** Opening Records for this task block **
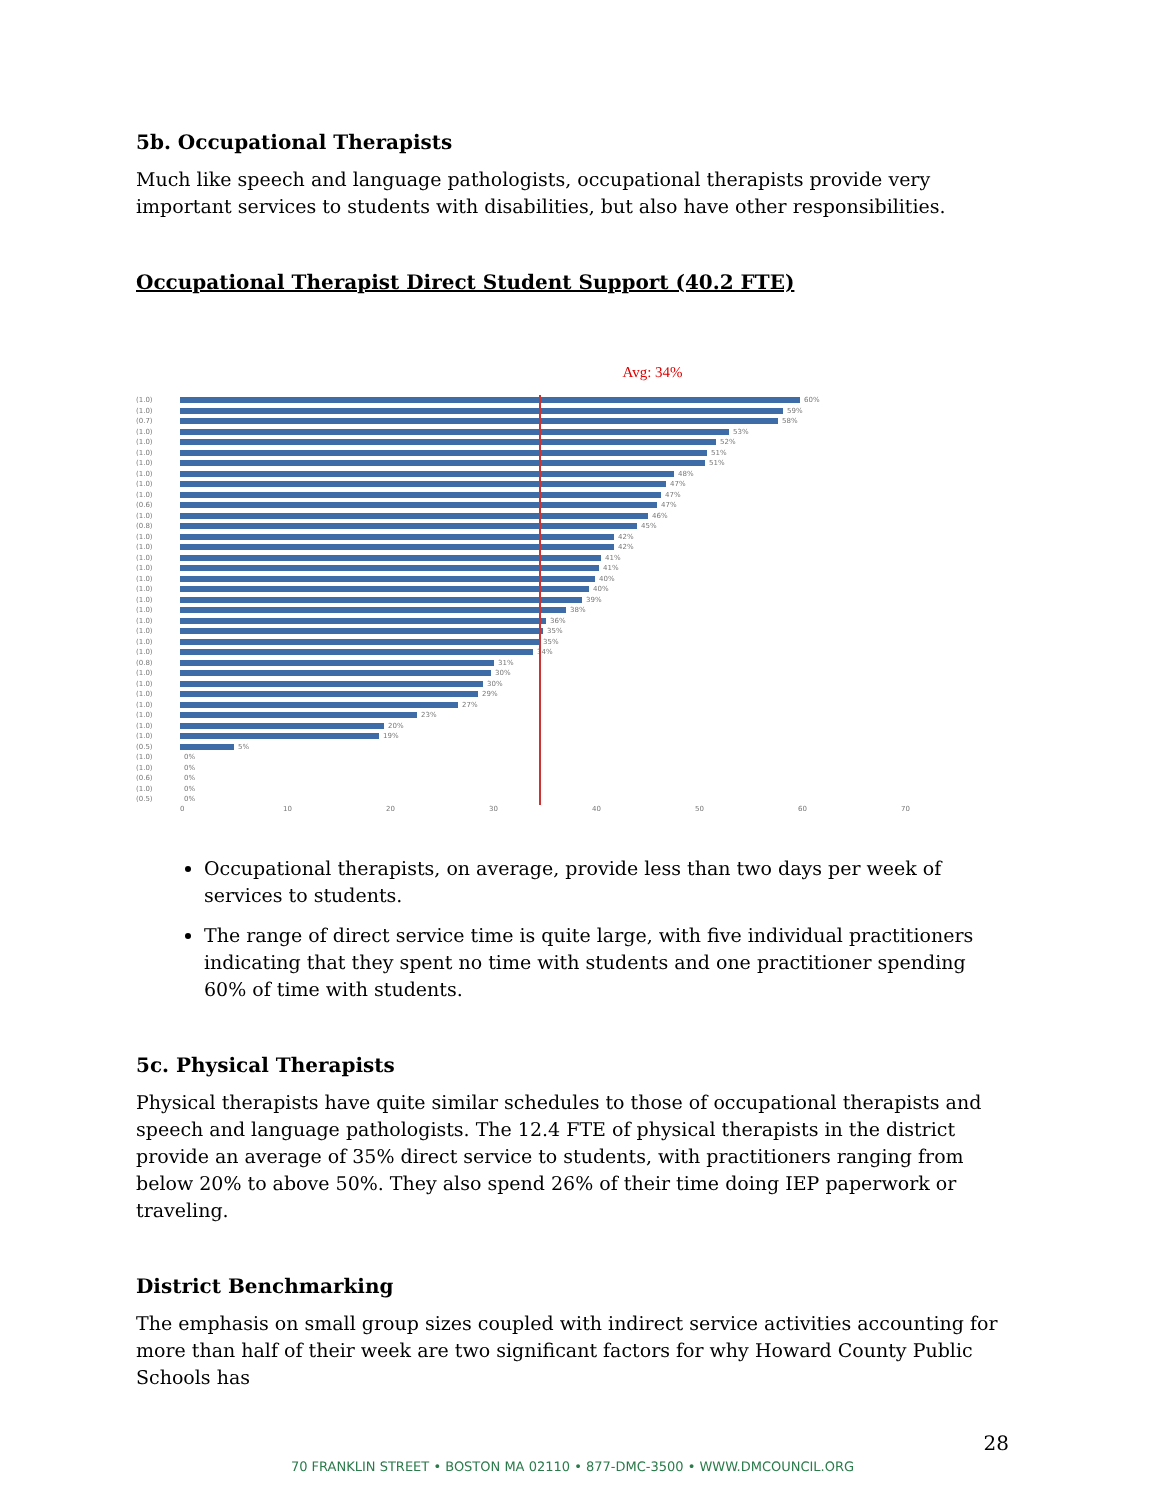5b. Occupational Therapists
Much like speech and language pathologists, occupational therapists provide very important services to students with disabilities, but also have other responsibilities.
Occupational Therapist Direct Student Support (40.2 FTE)
Avg: 34%
(1.0) 60%
(1.0) 59%
(0.7) 58%
(1.0) 53%
(1.0) 52%
(1.0) 51%
(1.0) 51%
(1.0) 48%
(1.0) 47%
(1.0) 47%
(0.6) 47%
(1.0) 46%
(0.8) 45%
(1.0) 42%
(1.0) 42%
(1.0) 41%
(1.0) 41%
(1.0) 40%
(1.0) 40%
(1.0) 39%
(1.0) 38%
(1.0) 36%
(1.0) 35%
(1.0) 35%
(1.0) 34%
(0.8) 31%
(1.0) 30%
(1.0) 30%
(1.0) 29%
(1.0) 27%
(1.0) 23%
(1.0) 20%
(1.0) 19%
(0.5) 5%
(1.0) 0%
(1.0) 0%
(0.6) 0%
(1.0) 0%
(0.5) 0%
0 10 20 30 40 50 60 70
Occupational therapists, on average, provide less than two days per week of services to students.
The range of direct service time is quite large, with five individual practitioners indicating that they spent no time with students and one practitioner spending 60% of time with students.
5c. Physical Therapists
Physical therapists have quite similar schedules to those of occupational therapists and speech and language pathologists. The 12.4 FTE of physical therapists in the district provide an average of 35% direct service to students, with practitioners ranging from below 20% to above 50%. They also spend 26% of their time doing IEP paperwork or traveling.
District Benchmarking
The emphasis on small group sizes coupled with indirect service activities accounting for more than half of their week are two significant factors for why Howard County Public Schools has
28
70 FRANKLIN STREET • BOSTON MA 02110 • 877-DMC-3500 • WWW.DMCOUNCIL.ORG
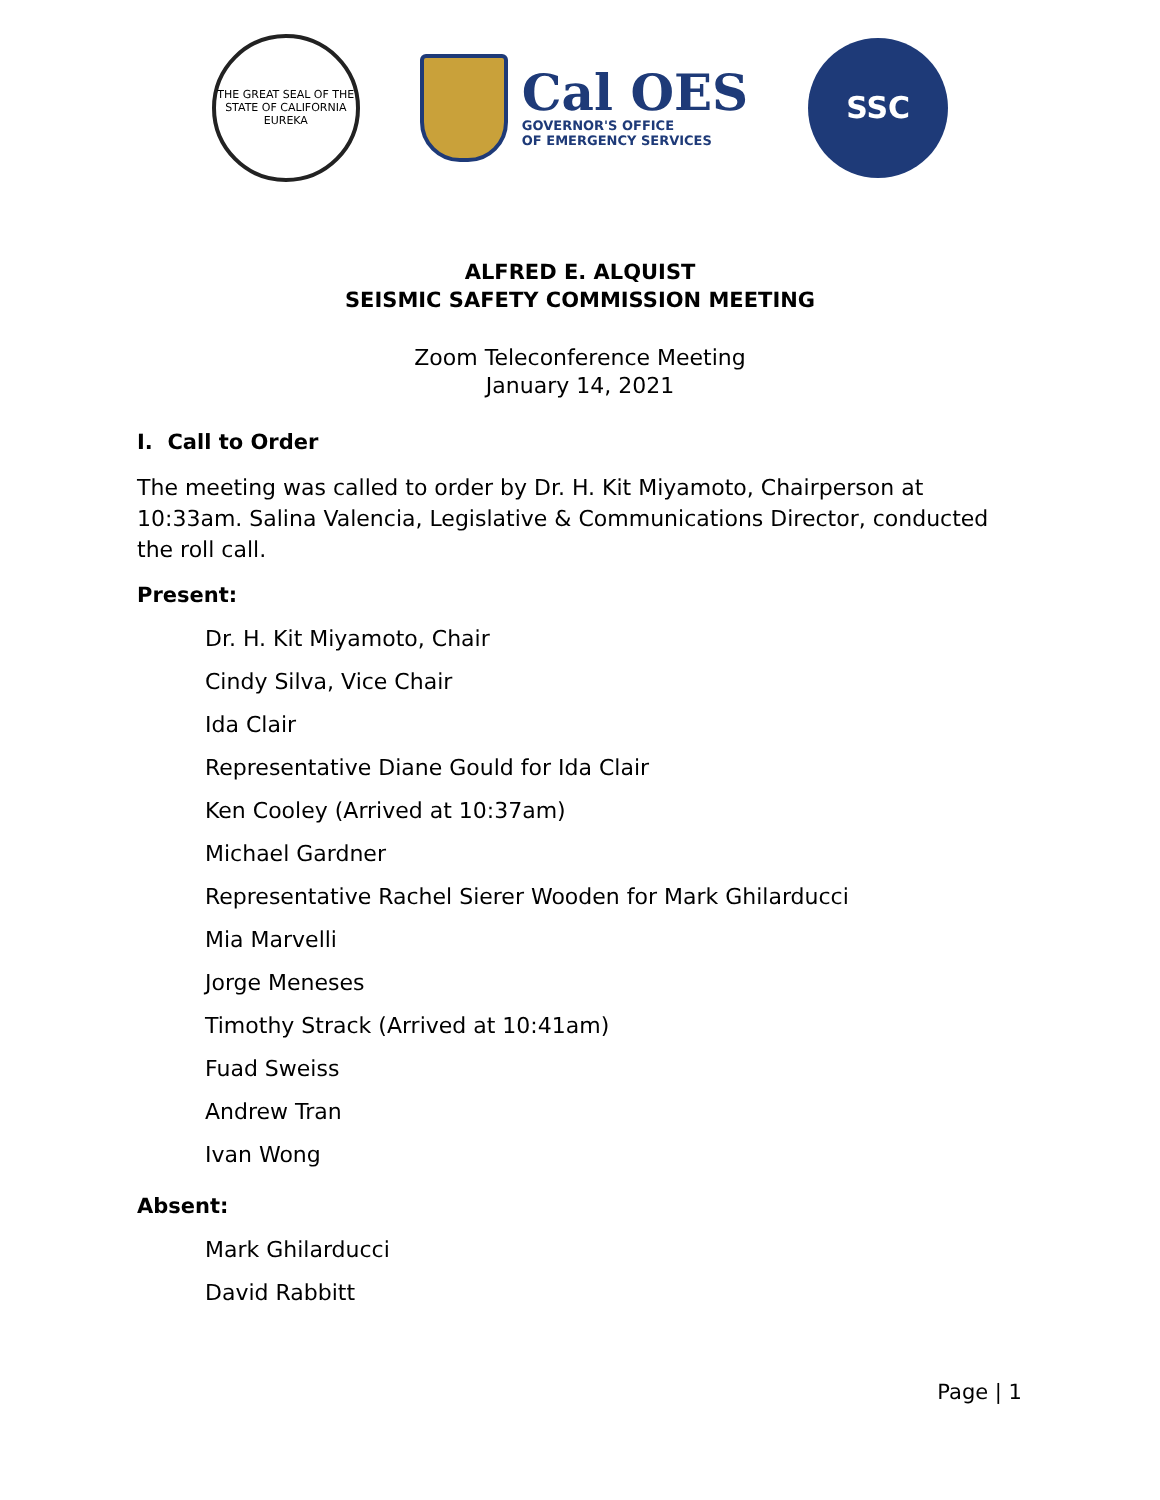THE GREAT SEAL OF THE STATE OF CALIFORNIA
EUREKA
Cal OES
GOVERNOR'S OFFICE
OF EMERGENCY SERVICES
SSC
ALFRED E. ALQUIST
SEISMIC SAFETY COMMISSION MEETING
Zoom Teleconference Meeting
January 14, 2021
I. Call to Order
The meeting was called to order by Dr. H. Kit Miyamoto, Chairperson at 10:33am. Salina Valencia, Legislative & Communications Director, conducted the roll call.
Present:
Dr. H. Kit Miyamoto, Chair
Cindy Silva, Vice Chair
Ida Clair
Representative Diane Gould for Ida Clair
Ken Cooley (Arrived at 10:37am)
Michael Gardner
Representative Rachel Sierer Wooden for Mark Ghilarducci
Mia Marvelli
Jorge Meneses
Timothy Strack (Arrived at 10:41am)
Fuad Sweiss
Andrew Tran
Ivan Wong
Absent:
Mark Ghilarducci
David Rabbitt
Page | 1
** Closing Records for this task block **
Only the lines from the one containing "Representative Rachel Sierer" through the end of the records above belong in the answer, each exactly as written.

Representative Rachel Sierer Wooden for Mark Ghilarducci
Mia Marvelli
Jorge Meneses
Timothy Strack (Arrived at 10:41am)
Fuad Sweiss
Andrew Tran
Ivan Wong
Absent:
Mark Ghilarducci
David Rabbitt
Page | 1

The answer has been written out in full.